Biomolecules reveal composition of lake phytoplankton community

Clean and safe lake water is an important part of the Finnish identity. In recent decades, interest in the condition of lake waters has increased. Land use and climate change are creating new challenges for maintaining water quality. Harmful cyanobacterial blooms are also expected to become more frequent in the future as a result of eutrophication.

A significant amount of both public and private funds is invested in lake restoration measures, but these efforts do not always produce the desired results.

Zooplankton plays a key role in energy and nutrient cycling

In his doctoral research at the University of Jyväskylä, Finland, M.Sc. Jaakko Litmanen used biomolecule-based modeling to study the composition of the phytoplankton community in Lake Vesijärvi, as well as the diets of water fleas and calanoid copepods over a seven-year period.

“The interactions between the phytoplankton community and zooplankton are crucial in controlling cyanobacterial blooms,” explains Litmanen. “Biomolecules, such as fatty acids and pigments produced by algae, can be used in combination with mathematical methods to model the composition of the phytoplankton community and the diet of zooplankton.”

Studying the feeding habits of zooplankton can provide new insights into both energy transfer and nutrient cycling.

“Water fleas are often the most important grazers of algae in lakes, and they have been extensively studied,” says Litmanen. “However, calanoid copepods may be the dominant algal grazers during parts of the summer, but they have been largely overlooked due to the challenges of culturing them in the laboratory. This has left a gap in our understanding of how zooplankton influence the phytoplankton community.”

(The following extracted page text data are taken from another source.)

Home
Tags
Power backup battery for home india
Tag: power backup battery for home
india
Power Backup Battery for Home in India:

New insights into food web dynamics

In monitoring restoration efforts and environmental changes, phytoplankton communities are often identified using microscopy, even though the primary interest is frequently in cyanobacteria specifically.

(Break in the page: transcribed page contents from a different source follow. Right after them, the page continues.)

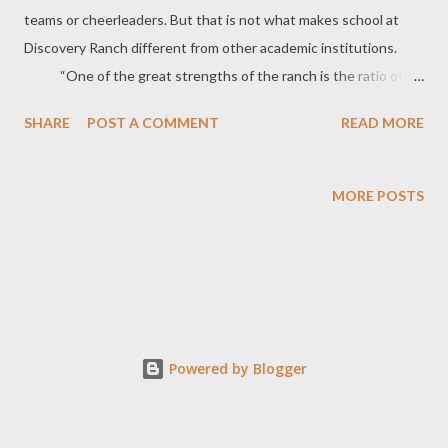
teams or cheerleaders. But that is not what makes school at
Discovery Ranch different from other academic institutions.
“One of the great strengths of the ranch is the ratio of
adults to students,” says Clinton Dorny, Executive Director. “In
SHARE
POST A COMMENT
READ MORE
the classroom the ratio is five to one, or less. There is a lot of
one on one instruction and all of the programs are self-paced
and individualized.” Dorny says a traditional classroom
MORE POSTS
setting of 30 students is extremely difficult for what he calls
“lost or troubled students.” “If they’re with that teacher for an
hour, the most the teacher could spend is about a minute with
each student.” “We have an opportunity for students to
bond with a variety of adults who offer them encourag...
Powered by Blogger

“Slow and expensive microscopic identification of algae can be replaced by fatty acid and pigment analysis when species-level identification is not necessary,” says Litmanen.

In Lake Vesijärvi, water fleas generally consume the available phytoplankton community without strong selectivity, whereas calanoid copepods are highly selective in their choice of algal groups.

“In my dissertation, I found that calanoid copepods can significantly reduce the abundance of high-quality algae, creating an opportunity for low-quality algae, such as cyanobacteria, to thrive,” explains Litmanen. “However, calanoid copepods also provide high-quality food for fish, mitigating the broader impact of low-quality algae within the food web.”

Routine monitoring of phytoplankton communities provides only one side of the story. The other side is the phytoplankton that is grazed by zooplankton.

“In the future, greater attention should be given to the entire food web rather than focusing on individual species when studying climate change impacts, planning restoration measures, and monitoring their effects,” emphasizes Litmanen.